## begin Document segment

But upon their arrival to Lithuania they allegedly found that no other language than Russian is spoken in the country. The locals allegedly left them written notes in Russian and in English saying that they do not want the presence of NATO troops in Lithuania.

There is only one true fact about the text - the Czech soldiers are really training in Lithuania as part of the Training Bridge 2017 programme, and they are to return home on March 20, as Jan Šulc from the General Staff of the Czech army told the Sme daily. He clarified that Lithuanian is the language spoken in Lithuania, and that the soldiers also encountered Polish and Russian language. In fact, Poles and Russians comprise the biggest communities in Lithuania, after the Lithuanian majority.

The Czech soldiers took part in several public events, including the nationwide run in Vilnius and they were received positively by the public, according to Šulc.

“The post does not contain true information,” he said about the Facebook status.

The profile of Johanka Mydlářová spreads almost exclusively pro-Russian, anti-migrant, and nationalist posts. Some of them even refer to “white resistance”. But there was also a mention of the hoax about iodine pills and a radioactive cloud over Europe.

The picture of the girl giving the middle finger and wearing a T-shirt with a picture of Vladimir Putin has circulated among several websites and mostly refers to Serbian websites.

The profile picture of Johanka is a picture of a red-haired girl. The Sme daily found the picture in several photo banks via Google Images. Profile pictures from such sources are often the first sign that the profile is a fake.

"War in Europe is on, ISIS mercenaries are waiting for orders”

## end Document segment

◆ **Stated goal 1**: Count how many lines in the records below contain the string "kern", with case counting, and reply with that number alone.

## begin Given records

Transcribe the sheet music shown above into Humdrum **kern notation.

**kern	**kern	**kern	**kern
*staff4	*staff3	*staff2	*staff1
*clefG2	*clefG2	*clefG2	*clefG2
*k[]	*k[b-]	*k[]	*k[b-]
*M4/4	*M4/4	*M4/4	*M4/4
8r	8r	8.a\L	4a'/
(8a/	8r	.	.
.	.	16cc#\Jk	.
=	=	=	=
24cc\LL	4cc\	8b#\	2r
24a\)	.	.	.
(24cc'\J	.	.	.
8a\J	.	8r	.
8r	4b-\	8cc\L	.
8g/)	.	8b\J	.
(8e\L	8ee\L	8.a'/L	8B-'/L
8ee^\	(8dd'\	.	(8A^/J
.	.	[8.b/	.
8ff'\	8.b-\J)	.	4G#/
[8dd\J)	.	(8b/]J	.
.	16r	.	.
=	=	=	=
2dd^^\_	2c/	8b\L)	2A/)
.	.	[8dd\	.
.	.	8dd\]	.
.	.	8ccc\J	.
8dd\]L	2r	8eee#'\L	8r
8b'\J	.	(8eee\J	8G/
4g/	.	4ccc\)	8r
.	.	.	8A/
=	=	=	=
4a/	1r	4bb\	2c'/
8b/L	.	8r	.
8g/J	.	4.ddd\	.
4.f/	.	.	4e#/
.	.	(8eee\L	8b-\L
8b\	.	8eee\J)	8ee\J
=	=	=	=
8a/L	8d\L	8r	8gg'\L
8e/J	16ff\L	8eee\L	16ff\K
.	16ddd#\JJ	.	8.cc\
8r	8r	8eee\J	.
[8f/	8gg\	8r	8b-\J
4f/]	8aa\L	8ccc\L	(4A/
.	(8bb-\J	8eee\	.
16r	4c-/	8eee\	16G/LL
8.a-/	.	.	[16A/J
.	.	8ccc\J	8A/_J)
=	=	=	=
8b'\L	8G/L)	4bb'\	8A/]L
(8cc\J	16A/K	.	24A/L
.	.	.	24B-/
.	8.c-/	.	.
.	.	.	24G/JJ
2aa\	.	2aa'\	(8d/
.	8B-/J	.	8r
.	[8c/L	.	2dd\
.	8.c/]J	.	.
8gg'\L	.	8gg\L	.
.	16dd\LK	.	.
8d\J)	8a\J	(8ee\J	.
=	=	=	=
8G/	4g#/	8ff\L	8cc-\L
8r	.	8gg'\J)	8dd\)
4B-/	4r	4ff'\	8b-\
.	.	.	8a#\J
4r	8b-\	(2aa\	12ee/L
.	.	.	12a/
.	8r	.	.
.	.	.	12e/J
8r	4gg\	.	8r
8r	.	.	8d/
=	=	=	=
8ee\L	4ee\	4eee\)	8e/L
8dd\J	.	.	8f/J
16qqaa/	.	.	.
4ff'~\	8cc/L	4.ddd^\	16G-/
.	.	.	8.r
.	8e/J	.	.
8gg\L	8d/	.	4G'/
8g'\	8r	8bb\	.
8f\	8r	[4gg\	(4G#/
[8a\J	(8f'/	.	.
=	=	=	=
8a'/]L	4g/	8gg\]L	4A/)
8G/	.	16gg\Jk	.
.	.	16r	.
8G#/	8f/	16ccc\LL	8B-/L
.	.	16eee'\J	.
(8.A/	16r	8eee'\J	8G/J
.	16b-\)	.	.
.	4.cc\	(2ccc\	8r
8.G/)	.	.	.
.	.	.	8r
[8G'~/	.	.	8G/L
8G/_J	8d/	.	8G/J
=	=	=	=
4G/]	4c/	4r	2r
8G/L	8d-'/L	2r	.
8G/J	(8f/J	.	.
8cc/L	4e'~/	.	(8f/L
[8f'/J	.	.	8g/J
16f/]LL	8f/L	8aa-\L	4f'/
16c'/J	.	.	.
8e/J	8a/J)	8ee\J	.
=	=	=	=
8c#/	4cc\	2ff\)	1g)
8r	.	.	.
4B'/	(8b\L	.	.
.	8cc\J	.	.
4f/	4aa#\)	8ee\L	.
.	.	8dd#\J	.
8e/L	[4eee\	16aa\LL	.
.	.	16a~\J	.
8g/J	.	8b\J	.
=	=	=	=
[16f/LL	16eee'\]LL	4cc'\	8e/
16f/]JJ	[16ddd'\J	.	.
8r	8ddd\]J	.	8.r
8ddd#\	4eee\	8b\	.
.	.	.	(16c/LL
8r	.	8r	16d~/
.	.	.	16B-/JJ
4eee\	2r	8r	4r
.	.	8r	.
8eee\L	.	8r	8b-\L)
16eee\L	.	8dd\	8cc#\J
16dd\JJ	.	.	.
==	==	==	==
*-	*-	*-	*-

## end Given records

◆ **Stated goal 2**: From the article on the Lithuania hoax, reproduce word for word the passage starting at "The Czech soldiers took" and ending at "the Facebook status.".

◆ **Exercise output 1**: 2

◆ **Exercise output 2**:
The Czech soldiers took part in several public events, including the nationwide run in Vilnius and they were received positively by the public, according to Šulc.

“The post does not contain true information,” he said about the Facebook status.